Crouching Harold, hidden formats

Elliotte Rusty Harold roundly disses microformats, comparing the practice of utilising them to homeopathy, of all “disciplines.” A bit of cheeky banter, so it’s probably churlish to point out that the comparison itself turns out to be unsound within his own argument: whereas homeopathy might arguably be no solution to any problem, Elliotte’s beef with microformats seems to be that they solve a problem—expressing non-XHTML structure within XHTML—for which he believes there are more efficient solutions.

Not being immediately aware of any such alternative (microformats having evolved from a number of web practitioners’ frustrated wishes to add extra semantics to their XHTML), I was a bit surprised to read:

The only reason I can imagine you might choose a microformat over a macroformat is because macroformats are invalid XHTML, but so what? XML doesn’t have to be valid! That’s a deliberate design decision in XML. Some say invalidity is the real revolution in XML. It’s what XML brings to the table that SGML never had.

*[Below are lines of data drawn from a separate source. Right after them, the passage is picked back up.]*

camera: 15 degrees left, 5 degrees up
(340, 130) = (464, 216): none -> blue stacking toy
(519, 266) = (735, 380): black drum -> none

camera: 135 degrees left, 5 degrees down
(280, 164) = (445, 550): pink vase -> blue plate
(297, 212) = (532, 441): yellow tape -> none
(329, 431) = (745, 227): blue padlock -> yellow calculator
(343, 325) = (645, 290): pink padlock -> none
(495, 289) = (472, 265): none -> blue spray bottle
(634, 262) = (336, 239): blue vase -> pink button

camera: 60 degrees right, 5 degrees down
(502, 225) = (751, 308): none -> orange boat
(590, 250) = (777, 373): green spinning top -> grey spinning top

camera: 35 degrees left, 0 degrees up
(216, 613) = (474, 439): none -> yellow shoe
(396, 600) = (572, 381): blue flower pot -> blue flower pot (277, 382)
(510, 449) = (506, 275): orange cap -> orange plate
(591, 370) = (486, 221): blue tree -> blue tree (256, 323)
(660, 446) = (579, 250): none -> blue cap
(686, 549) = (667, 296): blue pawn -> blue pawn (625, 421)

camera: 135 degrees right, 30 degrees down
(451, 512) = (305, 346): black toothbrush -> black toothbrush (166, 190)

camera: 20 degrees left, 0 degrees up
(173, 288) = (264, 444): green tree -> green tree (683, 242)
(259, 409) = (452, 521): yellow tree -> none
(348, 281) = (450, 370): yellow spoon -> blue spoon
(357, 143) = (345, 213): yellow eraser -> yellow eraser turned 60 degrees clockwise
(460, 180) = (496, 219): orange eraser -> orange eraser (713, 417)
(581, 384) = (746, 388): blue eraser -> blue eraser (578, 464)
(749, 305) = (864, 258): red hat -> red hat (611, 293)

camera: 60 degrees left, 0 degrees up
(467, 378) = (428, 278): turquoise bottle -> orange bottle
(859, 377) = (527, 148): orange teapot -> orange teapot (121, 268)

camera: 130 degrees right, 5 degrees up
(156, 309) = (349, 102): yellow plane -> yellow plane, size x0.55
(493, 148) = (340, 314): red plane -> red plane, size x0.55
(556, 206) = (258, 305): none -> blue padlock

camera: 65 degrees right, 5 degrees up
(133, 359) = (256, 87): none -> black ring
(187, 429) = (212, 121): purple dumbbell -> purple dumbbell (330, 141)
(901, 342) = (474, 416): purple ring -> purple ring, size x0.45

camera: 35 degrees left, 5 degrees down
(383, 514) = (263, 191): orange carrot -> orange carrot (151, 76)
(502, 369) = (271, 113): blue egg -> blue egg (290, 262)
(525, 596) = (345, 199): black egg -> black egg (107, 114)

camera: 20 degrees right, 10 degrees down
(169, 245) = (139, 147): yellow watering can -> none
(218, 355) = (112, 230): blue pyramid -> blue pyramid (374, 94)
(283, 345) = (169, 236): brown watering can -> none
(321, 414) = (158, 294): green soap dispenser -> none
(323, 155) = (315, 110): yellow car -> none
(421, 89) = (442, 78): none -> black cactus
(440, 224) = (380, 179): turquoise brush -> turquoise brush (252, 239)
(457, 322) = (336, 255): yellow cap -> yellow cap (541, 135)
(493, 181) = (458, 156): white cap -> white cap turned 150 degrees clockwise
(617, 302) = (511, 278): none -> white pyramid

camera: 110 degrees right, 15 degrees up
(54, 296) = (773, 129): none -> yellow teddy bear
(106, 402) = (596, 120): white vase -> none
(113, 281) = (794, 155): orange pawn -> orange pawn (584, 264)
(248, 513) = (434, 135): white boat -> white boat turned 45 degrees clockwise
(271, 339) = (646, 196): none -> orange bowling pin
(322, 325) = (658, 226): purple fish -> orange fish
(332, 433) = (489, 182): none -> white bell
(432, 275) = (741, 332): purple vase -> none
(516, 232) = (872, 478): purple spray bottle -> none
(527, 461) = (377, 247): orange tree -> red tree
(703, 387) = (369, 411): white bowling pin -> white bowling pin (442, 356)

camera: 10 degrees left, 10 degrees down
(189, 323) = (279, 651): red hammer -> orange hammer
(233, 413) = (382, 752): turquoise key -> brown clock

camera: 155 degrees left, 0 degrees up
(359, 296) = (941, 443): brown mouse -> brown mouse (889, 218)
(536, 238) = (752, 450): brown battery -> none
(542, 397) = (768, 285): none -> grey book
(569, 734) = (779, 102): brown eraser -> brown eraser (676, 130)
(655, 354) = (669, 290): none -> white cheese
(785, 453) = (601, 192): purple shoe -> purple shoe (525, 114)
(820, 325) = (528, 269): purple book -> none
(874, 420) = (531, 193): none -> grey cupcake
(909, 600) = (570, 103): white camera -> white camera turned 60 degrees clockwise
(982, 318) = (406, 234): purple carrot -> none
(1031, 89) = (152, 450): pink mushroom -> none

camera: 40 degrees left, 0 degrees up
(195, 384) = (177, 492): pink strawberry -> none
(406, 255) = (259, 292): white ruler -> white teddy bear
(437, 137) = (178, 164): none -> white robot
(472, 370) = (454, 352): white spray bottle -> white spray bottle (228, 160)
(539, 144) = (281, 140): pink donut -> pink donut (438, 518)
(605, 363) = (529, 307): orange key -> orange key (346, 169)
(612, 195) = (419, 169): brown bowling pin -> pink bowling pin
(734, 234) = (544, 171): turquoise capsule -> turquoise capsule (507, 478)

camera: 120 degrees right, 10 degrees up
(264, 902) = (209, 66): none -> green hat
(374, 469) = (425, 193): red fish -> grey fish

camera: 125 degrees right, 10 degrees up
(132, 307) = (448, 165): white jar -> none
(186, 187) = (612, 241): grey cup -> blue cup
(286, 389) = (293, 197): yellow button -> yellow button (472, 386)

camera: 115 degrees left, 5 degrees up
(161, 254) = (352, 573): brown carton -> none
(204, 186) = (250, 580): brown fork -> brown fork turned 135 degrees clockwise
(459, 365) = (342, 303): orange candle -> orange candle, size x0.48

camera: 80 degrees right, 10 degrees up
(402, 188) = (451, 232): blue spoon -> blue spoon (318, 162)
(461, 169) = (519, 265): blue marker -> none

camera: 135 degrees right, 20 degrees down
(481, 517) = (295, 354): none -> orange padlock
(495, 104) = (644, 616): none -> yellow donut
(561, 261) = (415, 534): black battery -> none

Well. This is true, in a sense, but not really pertinent to the actual problem that microformats are intended to solve. SGML didn’t “have” to be valid, if we’re talking pragmata (you say prag-may-ta). Millions of webpages out there had the most godawful pseudo-HTML on them, and browsers muddled along reasonably well. But that wasn’t enough. Our data didn’t soar. Our browsers didn’t leap, nor did they bound.

There were a number of motivations behind establishing DTDs for HTML, let alone for XHTML, and one important one was being able to hand a webpage to someone who wants or needs to be able to maintain it in good HTML, and give them an editor that could enforce the standards, either by beeping at them (Sean McGrath might turn in his blog at that one) or by quietly fudging good HTML in the background without telling them. If you start putting arbitrary tags in, you break the silent checks that mean non-technical people can actually write webpages.

Many of the clients I work with have government or charitable funding, and a proviso of this funding is that their pages be accessible to web users with special needs, and to be strongly future-proofed in the light of past mistakes. In part for the reasons above, but generally because it’s safest to enforce as strongly as possible without affecting the primary goal of the medium, accessibility standards and funding bodies’ definitions of “future-proofing” tend to require pages to be valid XHTML1.0 . It’s fine for someone technical to say to themselves “this is valid XHTML1.0, except for the bit I’m putting in now”, but there’s no guarantee that the next person to touch that page will understand or care. Or the next person. Or the next person. Didn’t we… didn’t we tackle the problem of markup rot once already?

Adding your own tags to XHTML is something that Elliotte Rusty Harold can do with aplomb, and probably ought to because he knows what he’s doing. And if he’s got the spare time to maintain every site on the web on their owners’ behalf, to ensure we don’t return to the tag soup of HTML that one couldn’t even begin to validate, then he’s welcome to give it a go. In the mean time you might want to campaign for an exception to current UK disability law, or at any rate almost every organisation’s interpretation of it, in the case of sites maintained by Elliotte Rusty Harold—I’ll even sign the petition if there’s one passed round—but I can’t see it gaining much traction.

There’s a pragmatic solution to the validation problem, though. We could reprogram our XHTML validation engines to ignore specific blocks of markup based on particular criteria, say a reserved attribute on particular elements that means the content is checked for well-formedness—CDATA elements won’t do, because they can contain absolutely anything, and you lose the power of XML—but ignored by DTD and schema validation. Might I suggest <div class=”xhtml-ignore”/>…? It’s funny, but that particular method rings a bell.